In contrast to sensory arrest peptides such as TnaC, the folding of the PepNL nascent peptide within the tunnel is independent of an arrest inducer. Instead, PepNL utilizes the stop codon read-through as an “arrest inhibitor”. This framework makes PepNL a metabolite-sensing arrest peptide that functions in a distinct way from the previously studied RAPs. However, the PepNL nascent peptide, which forms a mini hairpin, could cause steric clashes not only with RF2 but also with Trp-tRNATrp (Supplementary Fig. 7f). Furthermore, after stop codon read-through, the ribosome exhibited a slower migration rate (approximately one aa/min, Fig. 5e) compared to the reported elongation velocity in the PURE system (4.8 ~ 26.4 aa/min71,72,73). These suggest that the hairpin structure may inhibit not only the termination process but also stop codon read-through and subsequent translation elongation (Fig. 5e, Supplementary Fig. 7e). These together indicate that the read-through hardly releases the PepNL-arrested ribosome. What accounts for this discrepancy? Although we have not obtained direct evidence in this study, we predict that the PepNL nascent peptide does not form the hairpin structure immediately after synthesis (the pre-arrest state in Fig. 5f). At this stage, Trp-tRNATrp could efficiently read through the UGA15 stop codon, thereby preventing translation arrest (Fig. 5f, top). However, once the hairpin structure forms, it inhibits termination by RF2 and read-through by Trp-tRNATrp (Fig. 5f, bottom). Therefore, since PepNL relies on its unique hairpin structure for translation arrest, PepNL may utilize the “time” required for folding as an arrest inducer. This concept is reminiscent of how SpeFL relies on non-optimal rare codons for effective regulation, potentially promoting the folding of its N-terminal sensor domain by slowing translation34. Further analyses are necessary to clarify this hypothesis in greater detail.

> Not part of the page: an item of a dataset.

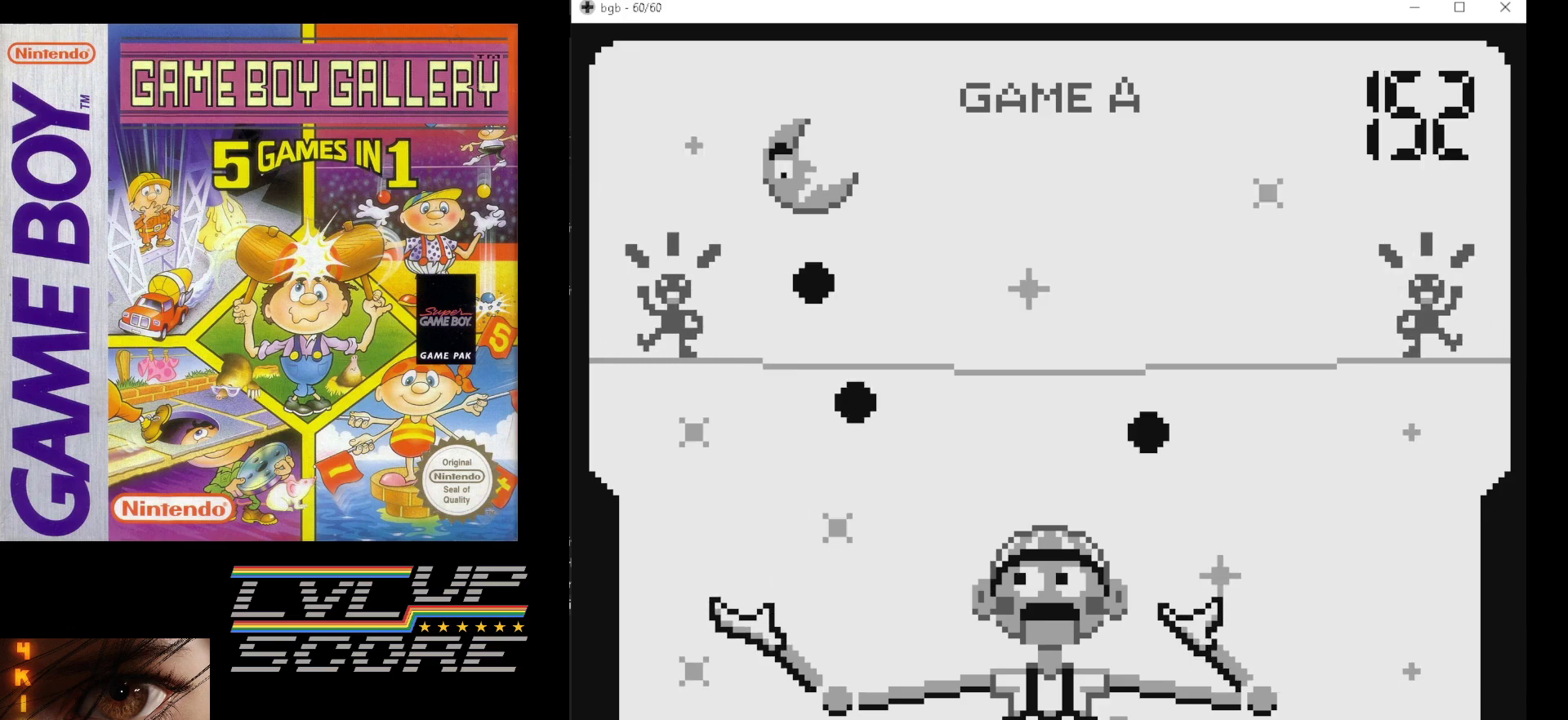
{"buttons": [], "events": []}
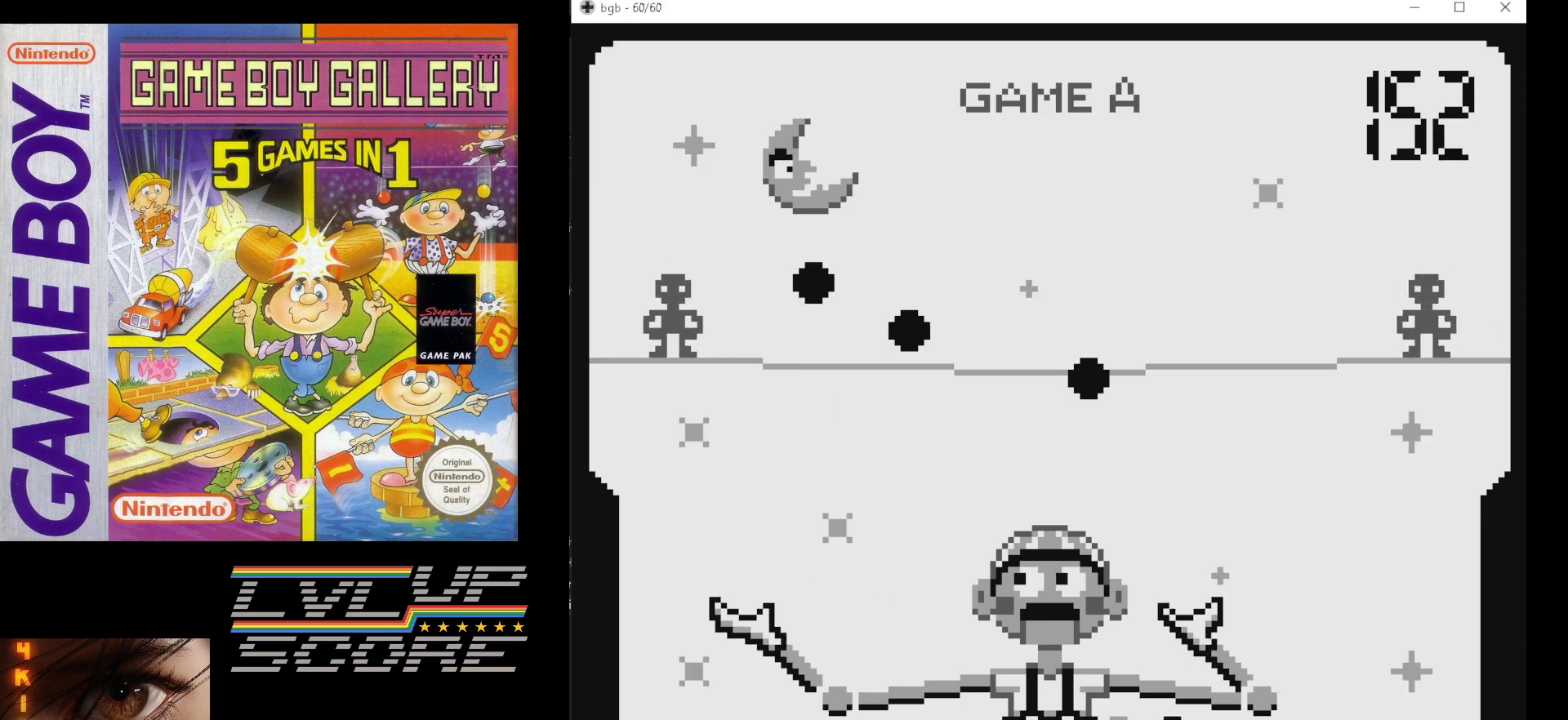
{"buttons": [], "events": []}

The translation of pepNL regulates the expression of the downstream gene, pepN (Supplementary Fig. 1e, 3c). The ViennaRNA prediction program74,75 indicated the presence of stem-loop structures surrounding the stop codon of pepNL, as well as near the Shine-Dalgarno (SD) sequence and the initiation codon of pepN (Supplementary Fig. 9a). However, the SD-masking stem-loop does not seem to be affected by translation arrest at the pepNL stop codon (Supplementary Fig. 9b). Further studies are needed to clarify the detailed regulatory mechanism involved. PepN, an endopeptidase, degrades not only oligopeptides but also full-length polypeptides with broad substrate specificity76. In nutrient-limited conditions, PepN plays a crucial role in adaptation through the reproduction of free amino acids77. These characteristics suggest that the correlation between the PepN activity and the intracellular amino acid concentration holds significance for environmental adaptation.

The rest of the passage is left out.